Quant au terme « ontologie », je veux dire tout simplement qu'à mon avis, les systèmes sont créés par des êtres et non le contraire. Il est certain que ces mêmes êtres peuvent utiliser les systèmes déjà existants pour moduler leurs prochains. Mais à l'origine, il y a l'être et c'est cela qui m'intéresse avant tout. À la manière de Kant, ce n'est pas la critique formaliste de l'œuvre qui compte pour moi mais le rapport créé et entretenu entre l'être et l'œuvre. Par ailleurs, pourquoi la mythologie grecque m'excite plus que la bible, c'est parce qu'elle donne un caractère strictement humain et vivant à ses dieux - que l'on reconnaît par leurs faits et non par leurs théories. Selon la définition du Petit Robert, l'ontologie est la science qui s'applique à l'être en tant qu'être, indépendamment de ses déterminations. Ce que j'appelle « Sophisme » où sont ceux qui se servent du discours comme de l'arbre qui cache leur forêt d'ignorance. Actuellement par exemple, nombre de vos confrères critiques théorisent sur un art proche de la vie en singeant une invention philosophique alors que Fluxus a porté cette théorie à un degré inégalé à ce jour. Fluxus n'est rien sans ceux qui l'ont composé et sans connaître les questions de leur génération. Pour en finir avec ce problème, je dirais que des gens comme Beckett ou Céline ont su regarder l'homme et démonter (ou démontrer) les systèmes à travers la radiologie de ce dernier.

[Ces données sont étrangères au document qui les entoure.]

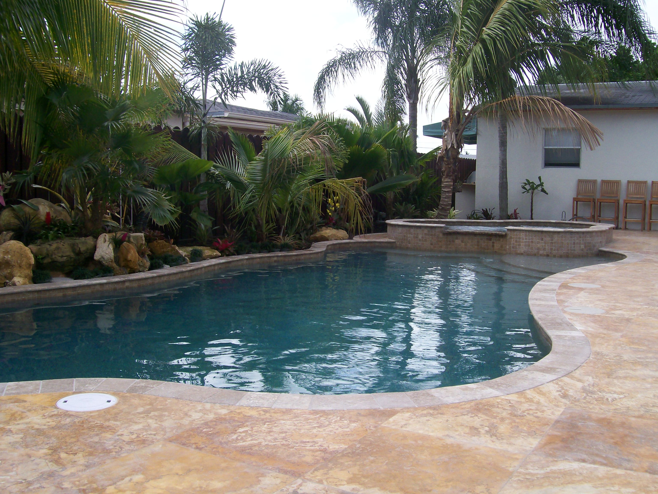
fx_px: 684
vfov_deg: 39.7
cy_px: 247
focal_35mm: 36
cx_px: 329
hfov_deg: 51.4
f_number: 4.8
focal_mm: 6
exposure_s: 1/326
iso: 80
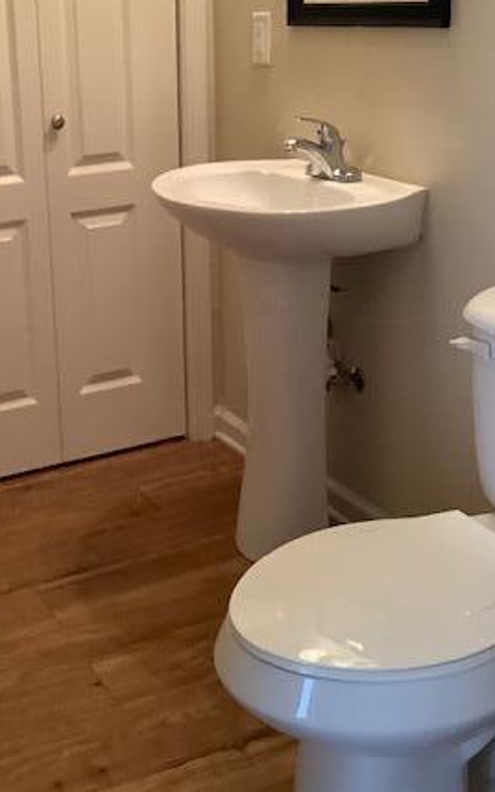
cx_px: 68
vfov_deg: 40.5
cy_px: 255
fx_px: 1058
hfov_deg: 25.7
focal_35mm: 49
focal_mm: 3.3
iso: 250
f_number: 2.4
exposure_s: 1/60
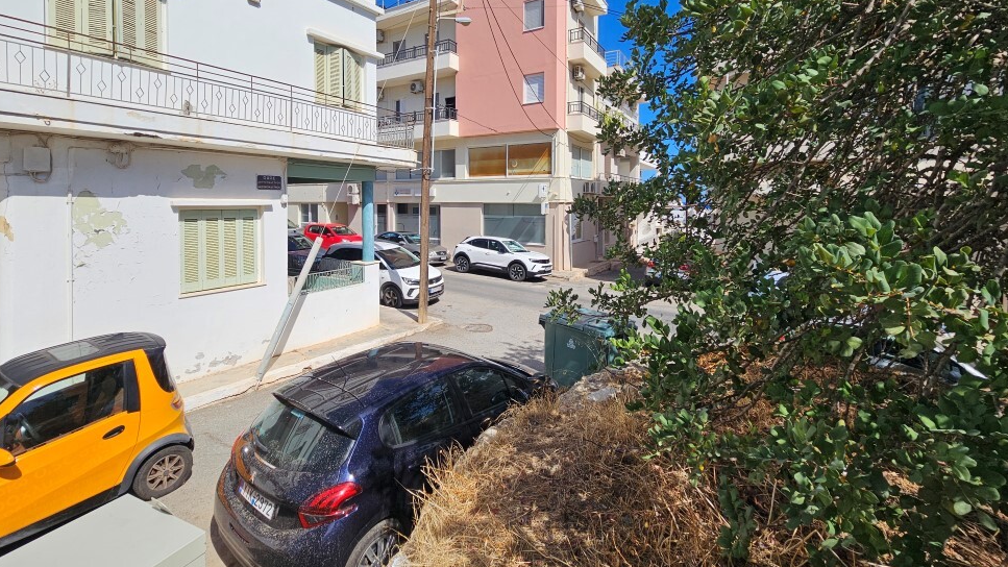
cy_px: 208
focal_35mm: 15
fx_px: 401
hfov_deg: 103.0
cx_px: 495
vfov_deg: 69.3
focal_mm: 2.2
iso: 50
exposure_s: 1/3446
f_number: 2.2
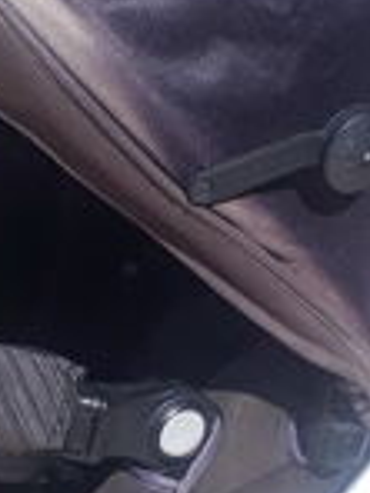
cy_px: 403
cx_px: 110
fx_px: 1667
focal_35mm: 117
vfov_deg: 16.7
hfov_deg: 12.6
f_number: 1.9
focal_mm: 3.6
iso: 40
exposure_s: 1/1353
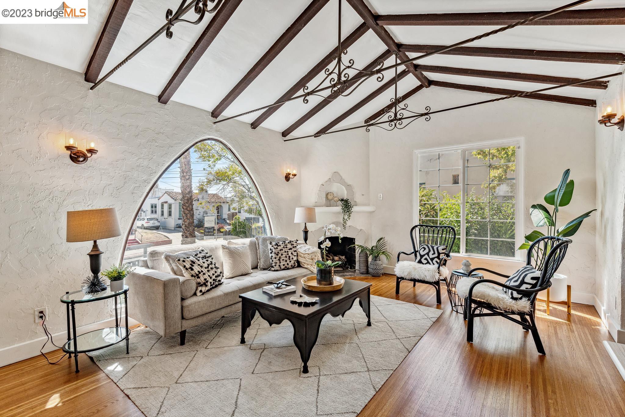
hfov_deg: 96.7
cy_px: 208
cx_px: 312
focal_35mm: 16
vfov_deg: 73.7
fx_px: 278
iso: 320
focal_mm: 16
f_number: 11
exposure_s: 1/80
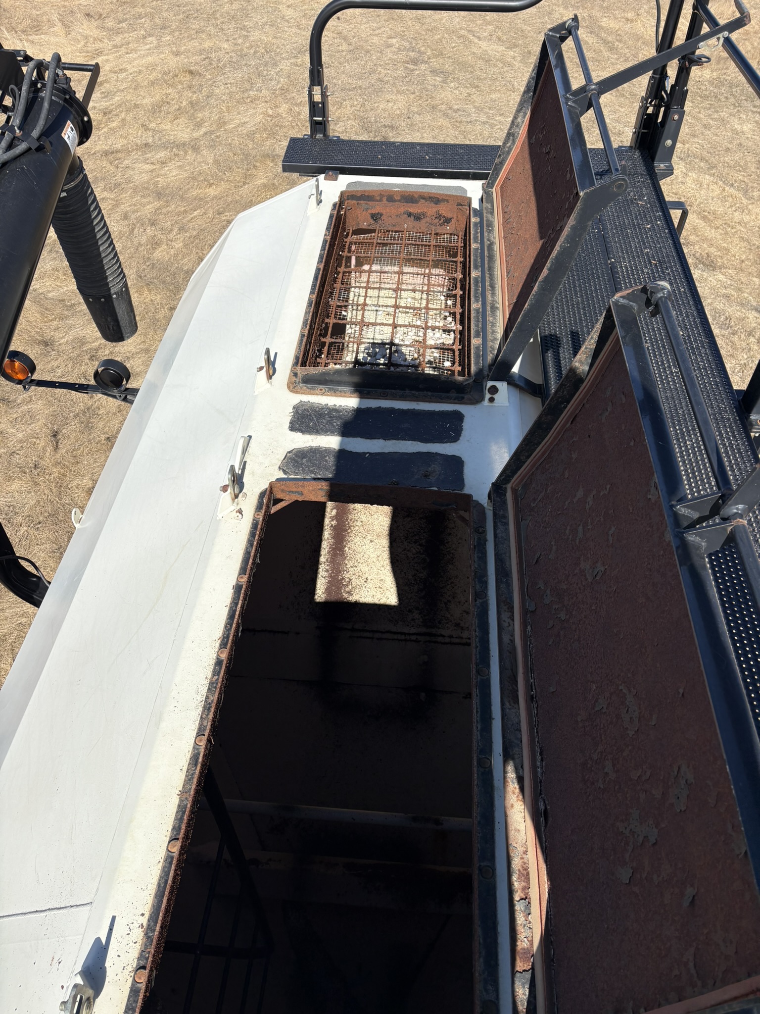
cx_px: 380
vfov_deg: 67.3
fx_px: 761
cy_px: 507
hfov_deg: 53.1
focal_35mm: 26
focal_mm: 5.96
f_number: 1.6
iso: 50
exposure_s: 1/4329
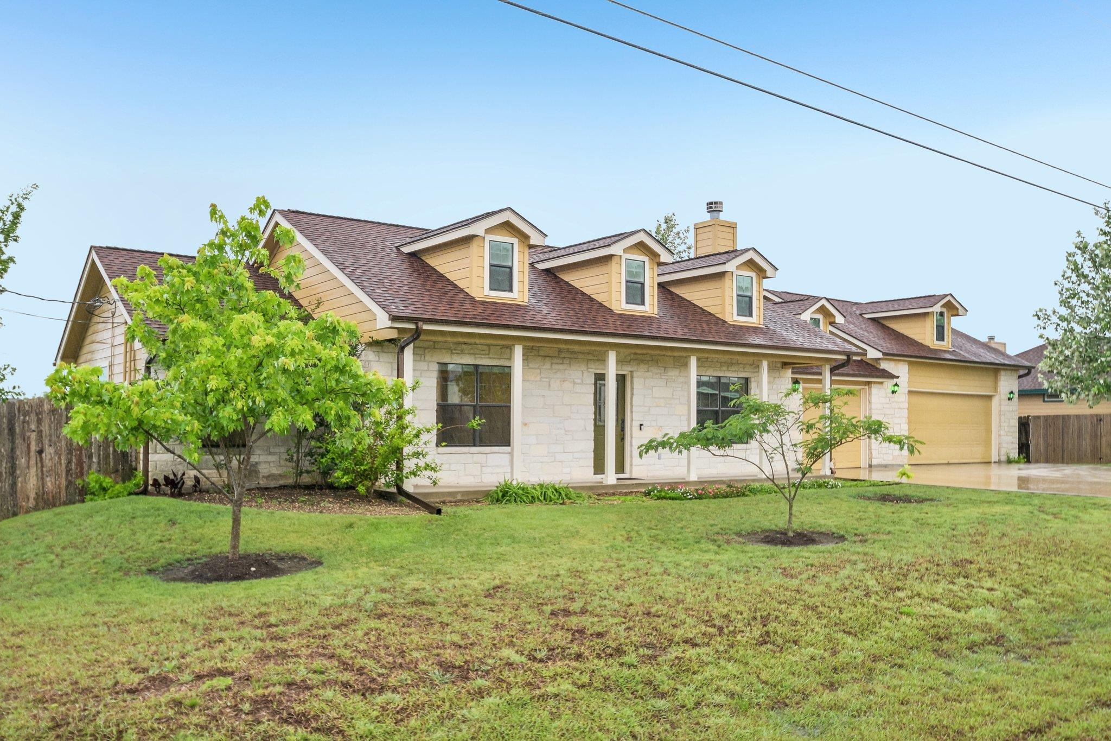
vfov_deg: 43.6
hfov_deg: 61.9
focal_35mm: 30
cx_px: 556
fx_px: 926
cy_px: 370
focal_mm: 20
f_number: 8
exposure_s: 1/50
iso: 400
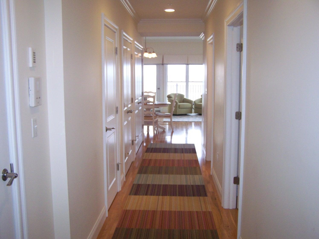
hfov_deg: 49.0
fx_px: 350
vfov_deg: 37.7
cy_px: 120
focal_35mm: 38
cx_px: 160
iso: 160
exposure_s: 1/60
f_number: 2.8
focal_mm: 6.3
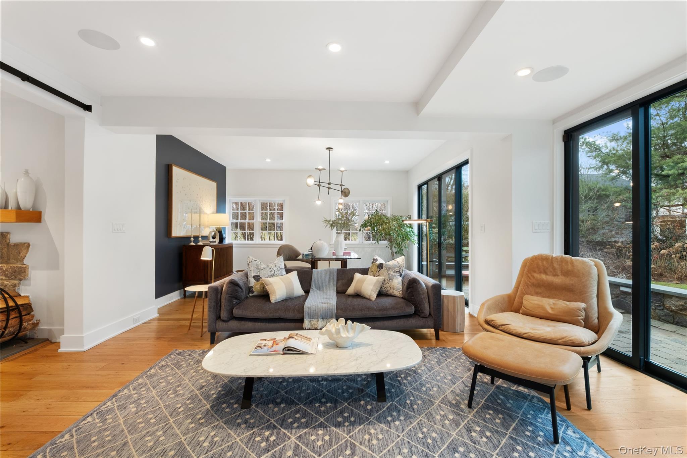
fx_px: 305
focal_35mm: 16
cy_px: 229
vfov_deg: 73.7
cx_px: 344
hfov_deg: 96.7
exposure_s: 1.3
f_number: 10
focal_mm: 10.5
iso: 320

Je vous rappelle que ce que j'ai écrit à propos des collections publiques - au sein du catalogue Générique 2 - venait après une série de réflexions sur le rapport public/patrimoine. Quand je certifie que « la collection ne peut survivre qu'après sa propre destruction » je me permets de préciser noir sur blanc en amont : « on peut arriver avec beaucoup d'humour au paradoxe suivant... ». Donc, monsieur Agboton-Jumeau, il faut replacer les choses dans leur contexte. Quoi qu'il en soit, je reste persuadé qu'une révolution (qui, je vous le concède, s'apparente souvent à la destruction) des mentalités est nécessaire à l'approche de nos grandes collections publiques.
Ce que je trouvais inepte et inexpressif, ce n'est pas votre réflexion sur l'adéquation : exposition monographique - exposition collective, collection publique et projet de collection mais la formulation qui non seulement complique le débat mais pervertit une réflexion où des portes ont déjà été ouvertes bien avant nous. N'oubliez pas que Pascale et Claude n'ont de cesse de sortir des marges du champ traditionnel de l'art ; ce n'est pas en jouant - même aussi brillamment soit-il - sur l'alambic des mots que l'on peut lier un contact avec un public différent, surtout dans un support qui se veut dépliant d'information.
Je n'ai jamais dis que le projet n'était pas « marseillais » mais qu'il fallait tout simplement veiller à l'émergence et à l'entretien d'un caractère revendicatif dangereux.
Par ailleurs, la structure que je dirige n'est pas un acteur partiel mais un gros acteur même si notre souci a été de sortir de nos propres murs. Ma position personnelle ou institutionnelle est je vous l'accorde totalement partiale dans le sens où la manière de travailler et les résultats de Pascale et Claude sont déterminants dans les rapports que nous entretiendrons avec eux dans le futur.
Quant à l'avenir des « Costumes », nous en reparlerons non pas le samedi 28 janvier mais le 11 mars 1995, au dernier jour de l'exposition. Un projet artistique c'est comme un couple, il faut vivre avec l'autre pour le connaître parfaitement.